D'après le texte d'étude, quelle couleur servira à marquer une belle journée, s'il vous plaît ?

## [TEXTE D'ÉTUDE]
----------
Vendredi 30 mars 1883
# Vendredi 30 mars 1883
Je veux à partir d'aujourd'hui marquer les jours d'un point blanc, gris et noir, et au bout de l'année je ferai l'addition.
Aujourd'hui j'ai travaillé jusqu'à six heures, à six heures comme il fait encore jour j'ai ouvert la porte du balcon pour entendre sonner l'église et respirer l'air du printemps en jouant de la harpe.
Ce n'est pas une journée grise ni blanche, il faut encore un terme. Voyons. Noire, grise, blanche, ce sera comme aujourd'hui et la belle sera rose. Bien. Oui, c'est blanc aujourd'hui. Je suis calme, j'ai bien travaillé, puis je me suis lavée, mise en blanc, fait de la musique, et maintenant j'écris, tranquille, satisfaite, jouissant de cet intérieur arrangé par moi où j'ai tout sous la main; ce serait si beau de vivre de cette vie... En attendant les grandeurs et même si elles venaient les grandeurs je leur sacrifierai deux mois par an et les autres dix mois je resterais enfermé et travaillant... C'est le seul moyen du reste de se procurer les deux mois en question.
Ce qui me tourmente c'est qu'il faudra que je me marie.
Alors il n'y aurait plus aucune de ces basses inquiétudes de vanité auxquelles je n'échappe pas.
Pourquoi ne se marie-t-elle pas ? Elle n'est plus jeune. On me donne vingt-sept ans et cela m'enrage. Tandis qu'une fois mariée... Oui mais avec qui. Si j'étais comme avant... mais maintenant il faut que ce soit un homme bon et délicat. On peut si facilement me blesser et me torturer à présent... Il faut qu'il m'aime car je ne suis pas assez riche pour en épouser un qui me laisse tout à fait tranquille.
----------
Entrées de données enregistrées

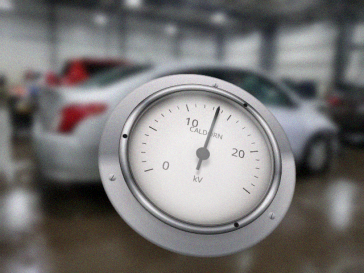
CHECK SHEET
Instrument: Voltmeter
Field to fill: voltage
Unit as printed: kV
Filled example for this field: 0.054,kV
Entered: 13.5,kV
----------
## [RÉSULTAT DE L'EXERCICE]
Une belle journée sera marquée en rose.